XDR works in an incredibly similar way to SOAR, but the key difference lies in its tight integration of vendor-specific security tools, more advanced analysis, and better scalability. Yet, XDR comes with only basic automated incident response—teams cannot set up playbooks and workflows. SOAR is the better option for organizations that want to work with best-of-breed tools and make use of playbooks and automated workflows for tasks that go beyond incident response.
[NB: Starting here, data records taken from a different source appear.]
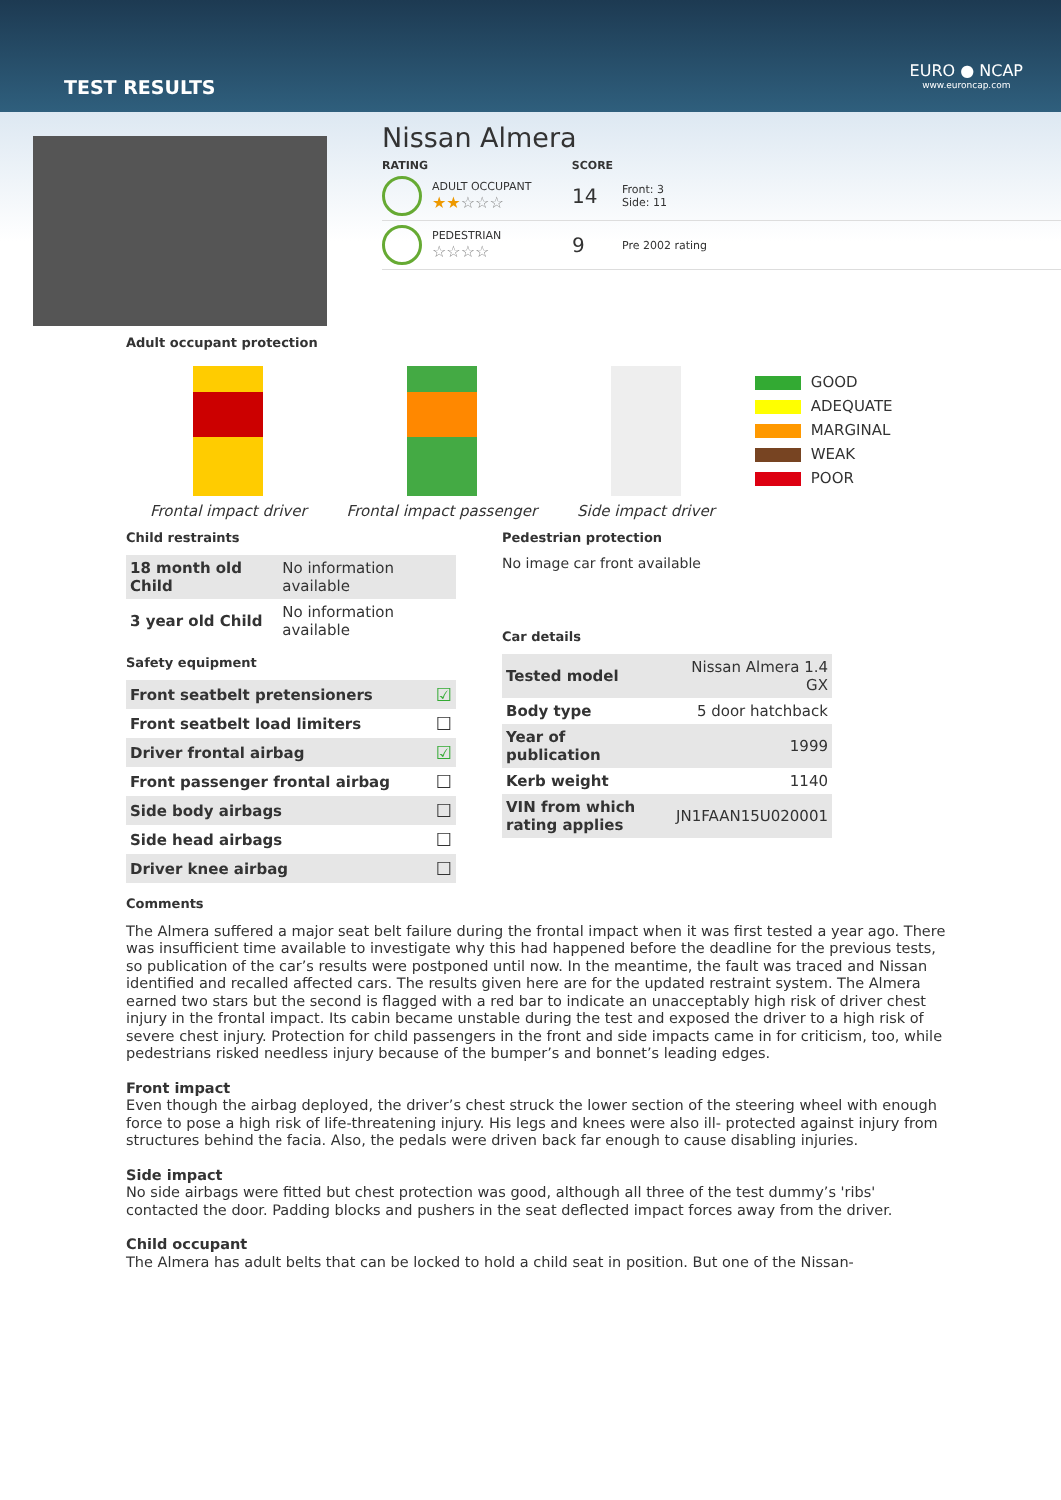TEST RESULTS
EURO ● NCAP
www.euroncap.com
Nissan Almera
RATING SCORE
ADULT OCCUPANT
★★☆☆☆
14
Front: 3
Side: 11
PEDESTRIAN
☆☆☆☆
9
Pre 2002 rating
Adult occupant protection
Frontal impact driver
Frontal impact passenger
Side impact driver
GOOD
ADEQUATE
MARGINAL
WEAK
POOR
Child restraints
| 18 month old Child | No information available |
| 3 year old Child | No information available |
Safety equipment
| Front seatbelt pretensioners | ☑ |
| Front seatbelt load limiters | ☐ |
| Driver frontal airbag | ☑ |
| Front passenger frontal airbag | ☐ |
| Side body airbags | ☐ |
| Side head airbags | ☐ |
| Driver knee airbag | ☐ |
Pedestrian protection
No image car front available
Car details
| Tested model | Nissan Almera 1.4 GX |
| Body type | 5 door hatchback |
| Year of publication | 1999 |
| Kerb weight | 1140 |
| VIN from which rating applies | JN1FAAN15U020001 |
Comments
The Almera suffered a major seat belt failure during the frontal impact when it was first tested a year ago. There was insufficient time available to investigate why this had happened before the deadline for the previous tests, so publication of the car’s results were postponed until now. In the meantime, the fault was traced and Nissan identified and recalled affected cars. The results given here are for the updated restraint system. The Almera earned two stars but the second is flagged with a red bar to indicate an unacceptably high risk of driver chest injury in the frontal impact. Its cabin became unstable during the test and exposed the driver to a high risk of severe chest injury. Protection for child passengers in the front and side impacts came in for criticism, too, while pedestrians risked needless injury because of the bumper’s and bonnet’s leading edges.
Front impact
Even though the airbag deployed, the driver’s chest struck the lower section of the steering wheel with enough force to pose a high risk of life-threatening injury. His legs and knees were also ill- protected against injury from structures behind the facia. Also, the pedals were driven back far enough to cause disabling injuries.
Side impact
No side airbags were fitted but chest protection was good, although all three of the test dummy’s 'ribs' contacted the door. Padding blocks and pushers in the seat deflected impact forces away from the driver.
Child occupant
The Almera has adult belts that can be locked to hold a child seat in position. But one of the Nissan-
If you want to learn more about the differences between these technologies, check out our article: XDR Vs EDR, SIEM, And SOAR: Is XDR One Platform To Rule Them All?
But if SOAR sounds like the right solution for you, instead, check out our guide: The Top 10 SOAR Solutions.
Summary
SOAR solutions are an excellent choice for organizations looking to consolidate alerts from disparate tools, enhance investigation with threat intelligence, and automate remediation actions (as well as other key tasks) with playbooks and workflows.
Invest in this technology and watch your SOC teams’ performance SOAR.